Predicting Crack Growth Elastomeric Materials

Abstract

Elastomers constitute an essential group of materials that are widely used in the automotive, aerospace, biomedical, microfluidic industries and in signal processing applications. Elastomeric materials undergo large deformations without fracture and exhibit time dependency under a prescribed displacement or load. Characterization of elastomeric materials can be challenging, due to the nonlinear behavior of elastomeric materials. Hence the use of a proper constitutive and fracture model that captures the behavior of elastomeric materials is essential. An experimental-numerical study was performed to predict long-term crack growth behavior using existing crack characterization parameters on both natural and synthetic rubbers. Experimental data obtained from uniaxial tension and creep tests were used to approximate a hyper-viscoelastic constitutive model. Good agreement between numerical simulations performed using ABAQUS and experimental results validated the hyper-constitutive model developed. Quasi-static crack growth, creep crack growth and fatigue tests were conducted to characterize crack propagation and fatigue life of elastomers. The displacement and strain fields surrounding the crack tip captured by digital image correlation was evaluated for the computation of fracture energy models.
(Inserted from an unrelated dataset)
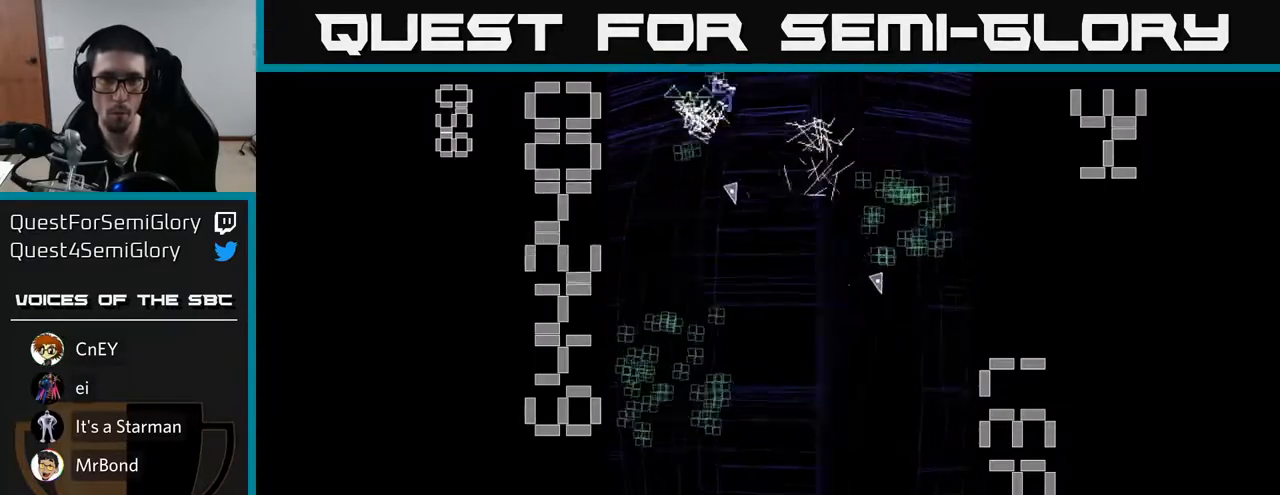
{"buttons": ["R2", "DPAD_DOWN"], "left_stick": "center", "events": [[83, "DPAD_DOWN", "down"], [117, "DPAD_LEFT", "up"], [167, "DPAD_RIGHT", "down"], [250, "DPAD_RIGHT", "up"]]}
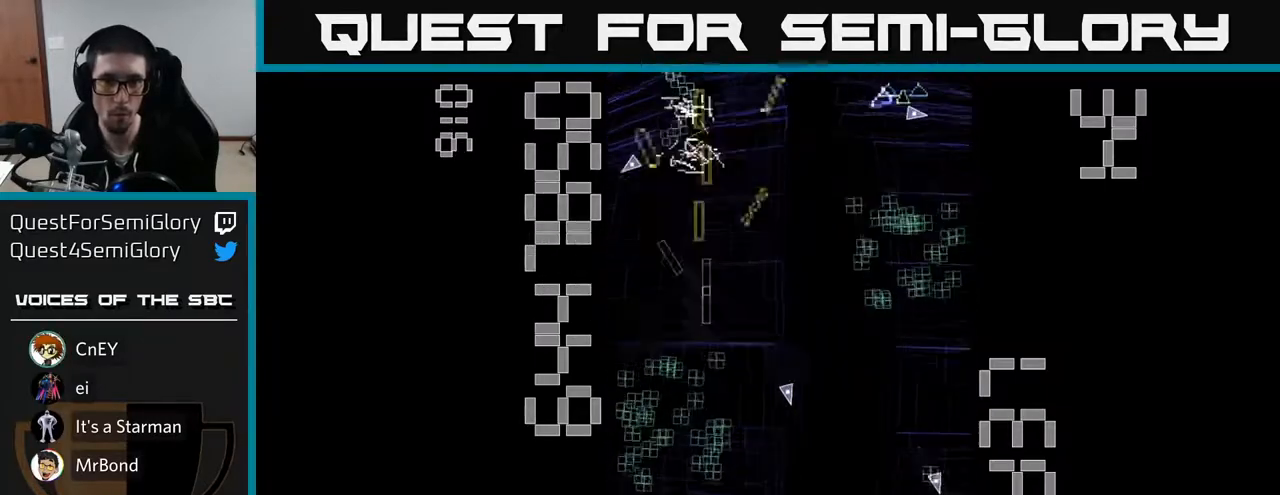
{"buttons": ["R2", "DPAD_DOWN"], "left_stick": "center", "events": [[50, "DPAD_LEFT", "down"], [100, "DPAD_DOWN", "up"], [150, "DPAD_DOWN", "down"], [183, "DPAD_LEFT", "up"]]}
In this study, a modified contour integral was proposed to characterize crack opening behavior in elastomers. A comparison between the J-integral, T* integral and the Modified Contour Integral proposed was evaluated using data from quasi-static and creep crack growth experimental results. The Modified Contour Integral is a promising fracture model and was able to characterize crack growth behavior observed in elastomers.The results in this study indicate that the critical energy release of 12 MPa.mm led to the formation of new crack surfaces, in which beyond this value, the onset of critical crack growth occurred.